# Databases > SQL Insert new column in the middle of a table

## Geek_Guest

*Question asked by visitor kiran* 

Can I insert a new column in the middle of an existing table?
Say I have created a table emp in order -> eno, ename, jobnow I want to insert a new column in between ename and job. If posble how?

----------


## jamesravid

In oracle, you can't do that. Between why do u need this? insert a new column in the middle of a table is not going to make any difference than appending a new column at the end.

could you tell us why you need this?

----------


## jainbrijesh

You can add that in the end, but can view that in middle using sql select statement by changing the sequence of columns as per your requirement.

----------


## jbanx

You can't do it but what you can do it is add at the end of the table with alter table add column statement !!!

----------


## debasisdas

That is not supported in oracle ,at least till version 10.2.0.

Actually it does not have any effect on data retrival and presentataion.

----------


## soorajsk_84

No u cannot  insert a new column in middle of table but to the last is possible with a alter command

----------


## kutty9585

i too have the same problem can anybody sort it out

----------


## pothilal

You can add a new column in the end, not in the middle.
inserting a new column in the middle of a table is not going to make any difference than appending a new column at the end.You can view that in middle using sql select statement by changing the sequence of columns as per your requirement.

----------


## ashalalaxmi2002

you cannot insert column in the middle of the table.if u add any column to table it will appended to end.
if u want to appear in the middle, create another table by selecting  columns from that table.

----------


## debasisdas

> i too have the same problem can anybody sort it out


Have you gone through the previous posts ?

----------


## ronaldrahme

yeah sure u can insert a new column in the middle, unfortunately it cannot be done by script, you can do it manually.
after you create the new column, open the design table, your column appears at the end, at the most left of the table, click on the column where an arrow appears, click on the arrow and place up the column where you want.
hope it helps.

----------


## suraz

U can't insert a new column in the middle of the table.
Oracle by default, any new column that inserted be at the end of the table.

----------


## csbhaskar

the position of a column in an oracle table does not carry much value. The only problem is while selecting the columns with * the order will be not the desired one. however, this is till not solved by oracle. 
We have to bear with it or the other option is to write the comple name list in desired order while selecting.

*What to work on*.
- 1) In the forum thread about adding a column in the middle of a table, up to which Oracle version does one reply say this is not supported?
- 2) Extend the forum thread about adding a column in the middle of a table by writing what comes next.

*Information provided*.
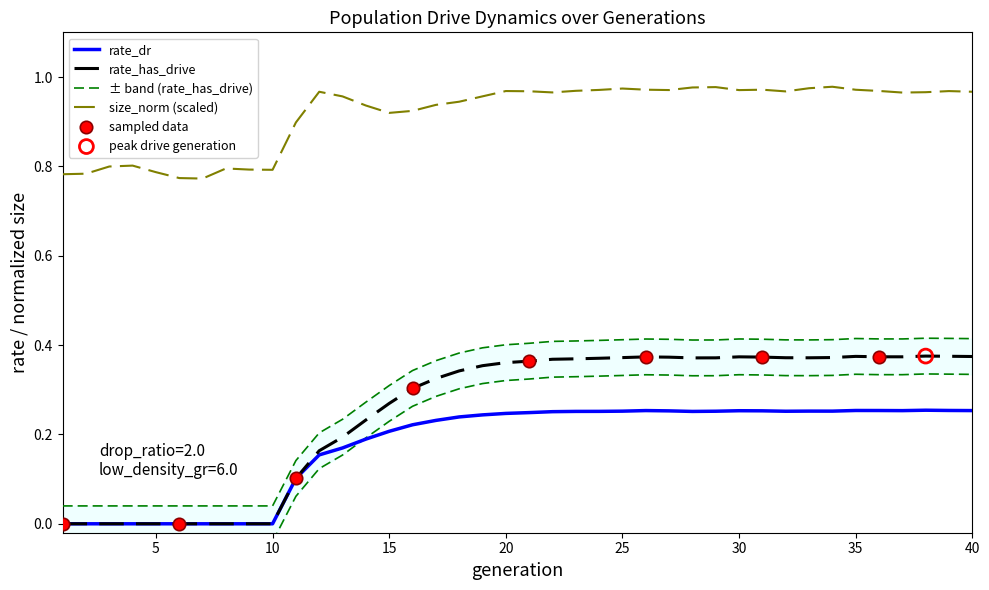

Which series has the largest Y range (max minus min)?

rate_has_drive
==
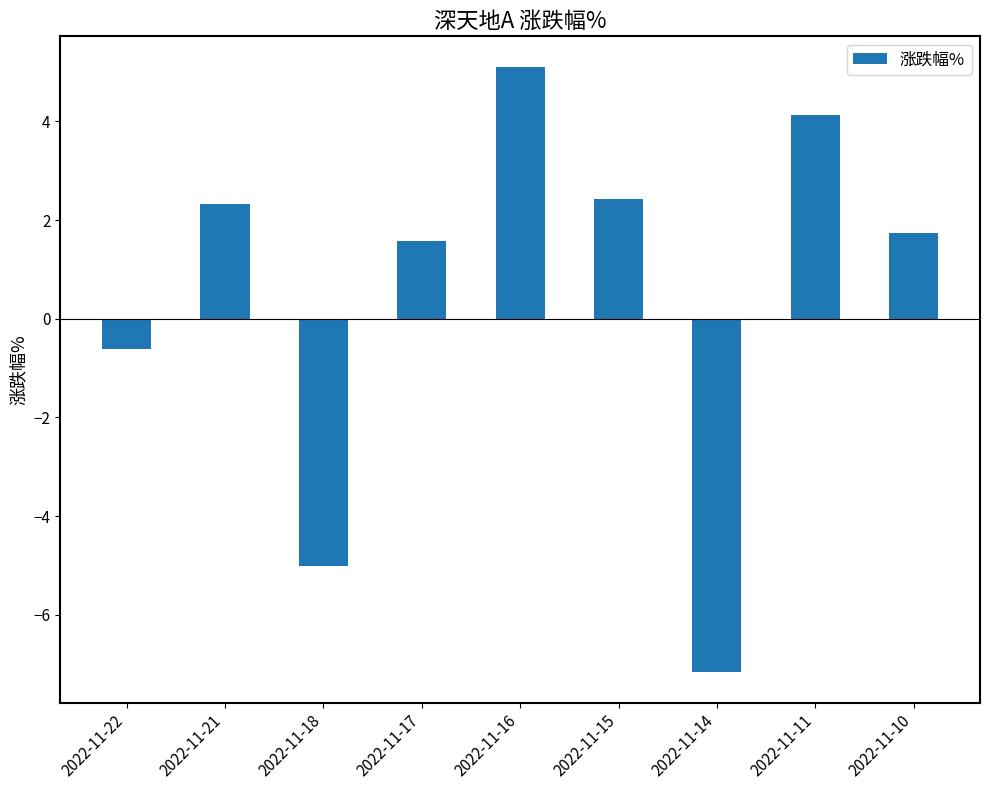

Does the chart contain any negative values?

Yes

*Responses for each task*.
- 1) Version 10.2.0.

- 2)
----------


## pandubujji

No we can not insert a new clumn in the middle of a table

----------


## debasisdas

> yeah sure u can insert a new column in the middle, unfortunately it cannot be done by script, you can do it manually.
> after you create the new column, open the design table, your column appears at the end, at the most left of the table, click on the column where an arrow appears, click on the arrow and place up the column where you want.
> hope it helps.



what design table you are talking about ?

----------


## nageshkota

It is not possible to insert a column in the middle of the table, But there is one way to do that in Oracle and SQL Server also. you can insert the column at the end and create a temp table in the reqired format and move the data from the original table to new table and replace the new file name with the old file name. By this way we can insert the column in the middle.
Hope it will help for you.

----------


## psundarus

Yes, that is possible. Try with this

1. Create a new table and copy the data across. 

SQL> RENAME tab1 TO tab1_old;
Table renamed.

SQL> CREATE TABLE tab1 AS SELECT 0 AS col1, col1 AS col2 FROM tab1_old;
Table created

Also please visit this site orafaq . com/wiki/SQL_FAQ

----------


## chaitueeturi

That is  not possible in oracle.But u can try the following

Just u create a view on that particular table and keep the order of the columns in your view as you required.And use that view when ever you have to work on your table.Using view means You are indirectly working on ur original table.

----------


## aditi14

Oracle allow cols to be added only at the end of the existing table,bt some database allow cols to be added in middle of cols.for ex. In MYSQL following syntex is valid
[alter table table_name add colname after colname;]

----------


## nityananda

No we can not insert a new clumn in the middle of a table in ORACLE.

----------


## nathsambu

Insert a new colomn in middle of the table is not possbile.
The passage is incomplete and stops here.